Research Paper Volume 14, Issue 23 pp 9730—9757
Downregulation of Sirt6 by CD38 promotes cell senescence and aging
- 1 Medical Research Center, The Affiliated Hospital of Qingdao University, Qingdao, Shandong 266000, P.R. China
- 2 Department of Cardiovascular Medicine, The Affiliated Hospital of Qingdao University, Qingdao, Shandong 266000, P.R. China
- 3 Clinical Laboratory and Central Laboratory, The Affiliated Qingdao Hiser Hospital of Qingdao University, Qingdao, Shandong 266033, P.R. China
Received: September 1, 2022 Accepted: November 17, 2022 Published: December 6, 2022
https://doi.org/10.18632/aging.204425How to Cite
Copyright: © 2022 Zhou et al. This is an open access article distributed under the terms of the Creative Commons Attribution License (CC BY 3.0), which permits unrestricted use, distribution, and reproduction in any medium, provided the original author and source are credited.
Abstract
Decreased nicotinamide adenine dinucleotide (NAD+) levels accompany aging.
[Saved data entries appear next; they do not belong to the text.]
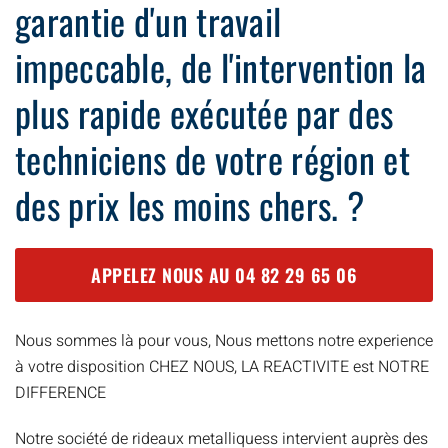
garantie d'un travail
impeccable, de l'intervention la
plus rapide exécutée par des
techniciens de votre région et
des prix les moins chers. ?
APPELEZ NOUS AU
04 82 29 65 06
Nous sommes là pour vous, Nous mettons notre experience
à votre disposition CHEZ NOUS, LA REACTIVITE est NOTRE
DIFFERENCE
Notre société de rideaux metalliquess intervient auprès des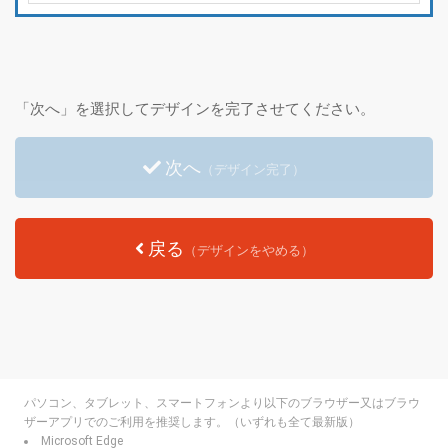
「次へ」を選択してデザインを完了させてください。
次へ
（デザイン完了）
戻る
（デザインをやめる）
パソコン、タブレット、スマートフォンより以下のブラウザー又はブラウ
ザーアプリでのご利用を推奨します。（いずれも全て最新版）
Microsoft Edge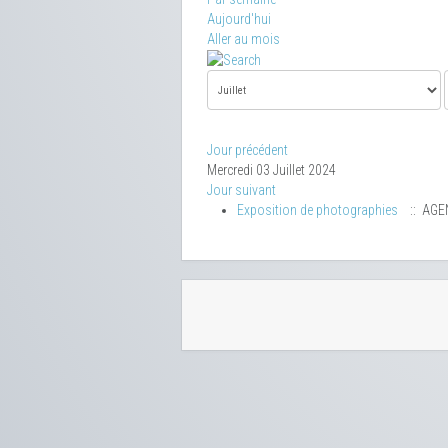
Aujourd'hui
Aller au mois
Jour précédent
Mercredi 03 Juillet 2024
Jour suivant
Exposition de photographies
:: AGE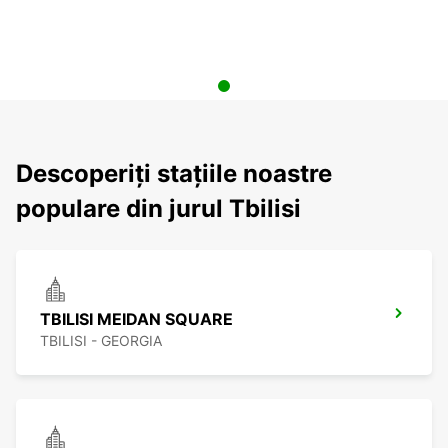
Descoperiți stațiile noastre
populare din jurul Tbilisi
TBILISI MEIDAN SQUARE
TBILISI - GEORGIA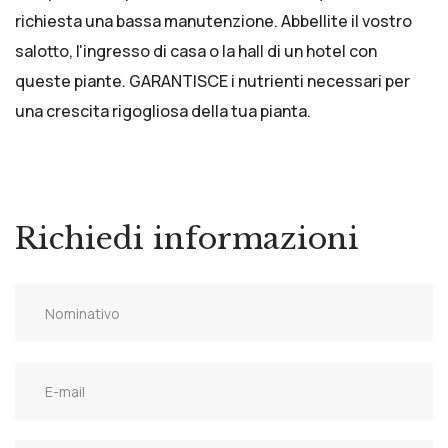
richiesta una bassa manutenzione. Abbellite il vostro
salotto, l'ingresso di casa o la hall di un hotel con
queste piante. GARANTISCE i nutrienti necessari per
una crescita rigogliosa della tua pianta.
Richiedi informazioni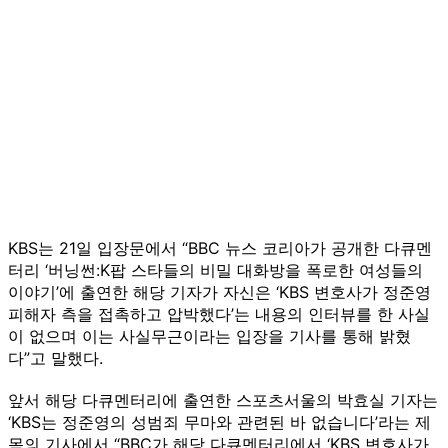
KBS는 21일 입장문에서 “BBC 뉴스 코리아가 공개한 다큐멘
터리 ‘버닝썬:K팝 스타들의 비밀 대화방을 폭로한 여성들의
이야기’에 출연한 해당 기자가 자신은 ‘KBS 변호사가 정준영
피해자 측을 접촉하고 압박했다’는 내용의 인터뷰를 한 사실
이 없으며 이는 사실무근이라는 입장을 기사를 통해 밝혔
다”고 말했다.
앞서 해당 다큐멘터리에 출연한 스포츠서울의 박효실 기자는
‘KBS는 정준영의 성범죄 무마와 관련된 바 없습니다’라는 제
목의 기사에서 “BBC가 해당 다큐멘터리에서 ‘KBS 변호사가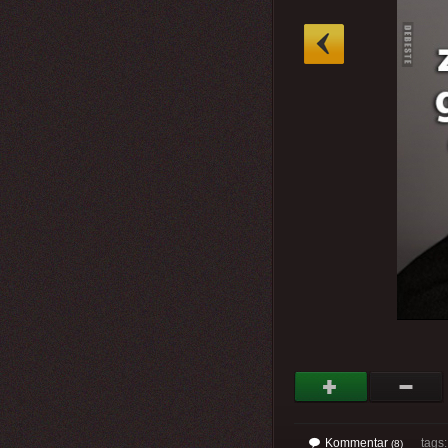
»
Kommentar
tags
(8)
CD38 is the main cellular NADase. Cyanidin-3-O-glucoside (C3G), a natural inhibitor of CD38, is a well-known drug that extends the human lifespan. We investigated mechanisms of CD38 in cell senescence and C3G in antiaging. Myocardial H9c2 cells were induced to senescence with D-gal. CD38 siRNA, C3G and UBCS039 (a chemical activator of Sirt6) inhibited D-gal-induced senescence by reducing reactive oxygen species, hexokinase 2 and SA-β-galactosidase levels. These activators also stimulated cell proliferation and telomerase reverse transcriptase levels, while OSS-128167 (a chemical inhibitor of Sirt6) and Sirt6 siRNA exacerbated the senescent process. H9c2 cells that underwent D-gal-induced cell senescence increased CD38 expression and decreased Sirt6 expression; CD38 siRNA and C3G decreased CD38 expression and increased Sirt6 expression, respectively; and Sirt6 siRNA stimulated cell senescence in the presence of C3G and CD38 siRNA. In D-gal-induced acute aging mice, CD38 and Sirt6 exhibited increased and decreased expression, respectively, in myocardial tissues, and C3G treatment decreased CD38 expression and increased Sirt6 expression in the tissues. C3G also reduced IL-1β, IL-6, IL-17A, TNF-α levels and restored NAD+ and NK cell levels in the animals. We suggest that CD38 downregulates Sirt6 expression to promote cell senescence and C3G exerts an antiaging effect through CD38-Sirt6 signaling.